Sleep Your Way To The Top

Sleep Your Way To The Top

Sleep is getting a lot of airtime just now. We have Arianna Huffington ensuring the nap rooms in the Huffington post NY offices are full and saying, “we all need to wake up to the importance of sleep”.

Log onto iTunes and there are countless apps for checking out your sleep (see our sleep app review in ‘tech styled’. Check it out here >).

More and more companies are looking into the wellness of their employees. We have worked with several companies that have used the Optima Life heart monitors for their top leaders and the insight provided by these can lead to significant changes in how people do business. This documented output of our rest and our awake times demonstrates – with hard data – recovering energy is as important as expending it.

There are several stats that really hammer home the importance of sleep to us.

  • Driving tired or falling asleep at the wheel is the cause of about 20% of accidents on long journeys on main roads and motorways.
  • Falling asleep at the wheel is the most common single cause of a truck driver being killed at work or of a truck killing other drivers.
  • 37% of car, van and truck drivers have said they carried on driving when too tired.
  • As many as 10% of people who use their vehicles for work have admitted falling asleep at the wheel in the past year of their driving.


According to John Medina in his book, ‘Brain rules’ a NASA study showed that a 26 minutes nap improved a pilot’s performance by more than 34%. Another study showed that a 45-minute nap produced a similar boost in cognitive performance, lasting more than 6 hours.

Ok, so I know 66% of statistics are made up on the spot but you cannot deny that you feel better after a good sleep?

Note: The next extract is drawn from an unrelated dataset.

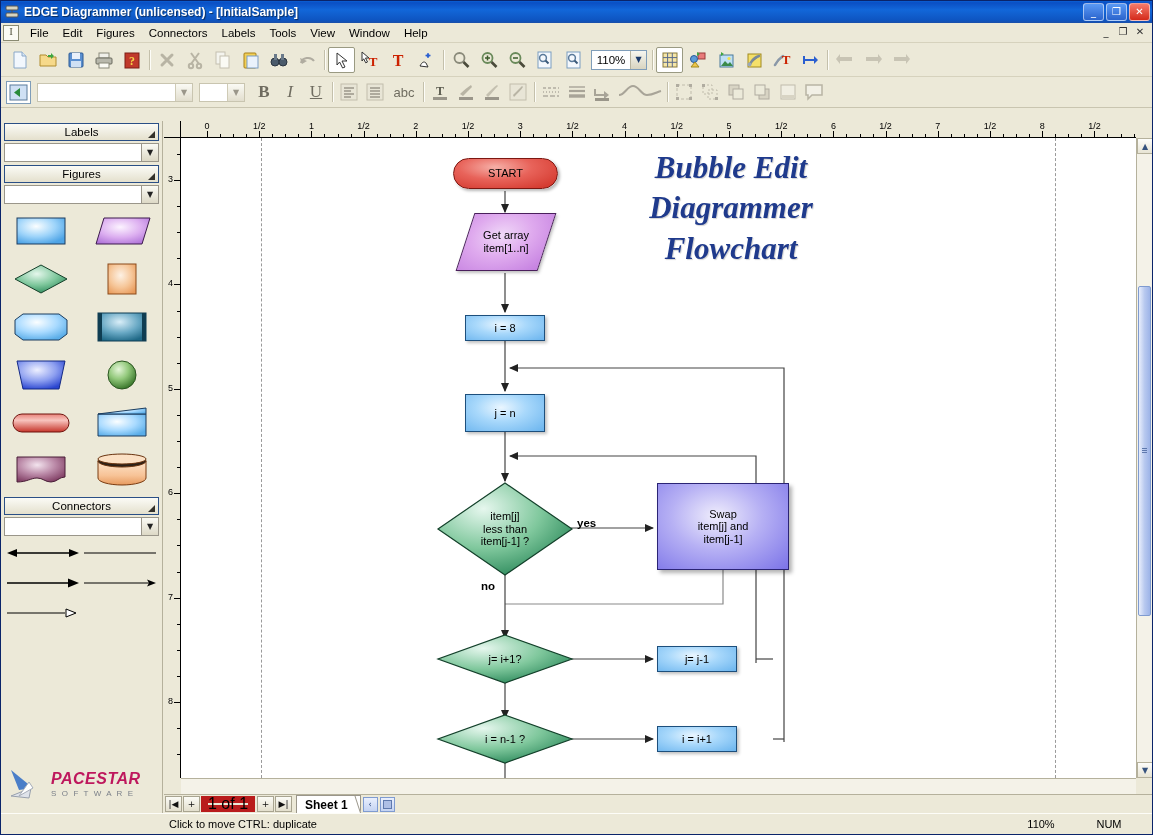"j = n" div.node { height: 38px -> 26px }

Do you have a sleep routine?
Do you ban all technology from the bedroom?
Have you ever picked up your phone in the middle of the night to check it and felt blinded?

Studies show that blue light suppresses melatonin and shifts circadian rhythms. In my research for this article I stumbled upon f.lux, which is an application that changes the colour of your computer screen at night. Their strapline is “Software to make your life better” .

F.lux fixes this: it makes the color of your computer's display adapt to the time of day, warm at night and like sunlight during the day.

I shall report back on what a difference it makes to my sleep.

I am personally a fan of the afternoon nap. I struggle with 9 – 5 as my best performance times are early in the morning and late at night (All clients just ignore that last statement).

So an opportunity for an afternoon nap for me is a delight. And if I have the opportunity I do, I work with my body. My dad and I were delighted to read an article that told us that humans were biphasic – that we should actually sleep during the afternoon. We are all for that!

Many scientists believe that the doctors that diagnose us with “middle-of-the-night-insomnia” are wrong. Mounting studies demonstrate that these nocturnal awakenings are not abnormal at all and are purely your body’s natural rhythms.

The Live Science blog reports: “The dominant pattern of sleep, arguably since time immemorial, was biphasic," Roger Ekirch, a sleep historian at Virginia Tech University and author of "At Day's Close: Night in Times Past" (Norton 2005).

"Humans slept in two four-hour blocks, which were separated by a period of wakefulness in the middle of the night lasting an hour or more. During this time some might stay in bed, pray, think about their dreams, or talk with their spouses. Others might get up and do tasks or even visit neighbors before going back to sleep."

So, perhaps those with insomnia have got it right?

Effectively what this tells me is- only you know how much sleep is good for you. Set yourself some rituals and routines, wind down the technology addiction and get the lighting correct for your circadian rhythms and you shall be sleeping like a baby every night.

Image 2
Image 2

We all need to wake up to the importance of sleep!